Sequential Decision-making in Decentralized Systems

January 09, 2015, Webb 1100

Ashutosh Nayyar

USC, Electrical Engineering


Decentralized systems are ubiquitous in the modern world. Communication systems, sensor networks, power systems and economic systems like markets and auctions are all examples of decentralized systems. Such systems are characterized by the presence of multiple decision-making agents acting on different information. In this talk, I focus on the problem of finding optimal decision-strategies for co-operative agents in a decentralized system. In particular, I consider a decentralized stochastic decision-making problem with multiple decision-makers that share information with each other with a fixed delay. Such decision problems arise in queuing networks, wireless communication networks, distributed control systems, sensing and surveillance systems etc. In spite of initial conjectures as early as 1971, finding the general structure of agents' optimal decision-strategies with delayed information sharing had remained an open problem for 40 years. My research provides a conceptual framework that not only identifies the structure of optimal decision strategies but also provides a sequential decomposition of the optimization problem.
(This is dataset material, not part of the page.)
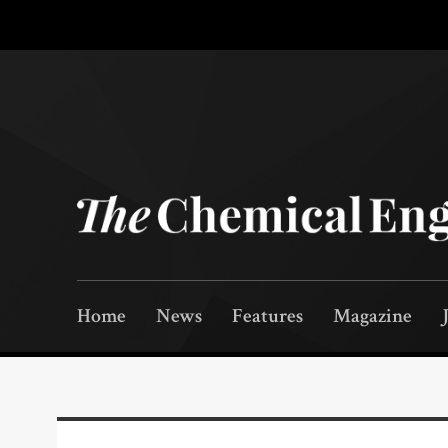
Home
News
Features
Magazine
Moreover, the methodology developed here is shown to be applicable to a broader class of decentralized decision making problems arising in diverse application domains.​

Speaker's Bio

Ashutosh Nayyar received the B.Tech. degree in Electrical Engineering from the Indian Institute of Technology, Delhi, India in 2006. He received the MS degree in Electrical Engineering and Computer Science in 2008, the MS degree in Applied Mathematics in 2011 and the PhD degree in Electrical Engineering and Computer Science in 2011, all from the University of Michigan, Ann Arbor. He worked as a post-doctoral researcher at the University of Illinois at Urbana-Champaign and at the University of California, Berkeley before joining the University of Southern California in 2014. His research focuses on the theory and applications of decentralized decision-making in a wide array of decentralized systems such as: sensing and communication systems, decentralized control systems, cyber-physical systems and electric energy systems.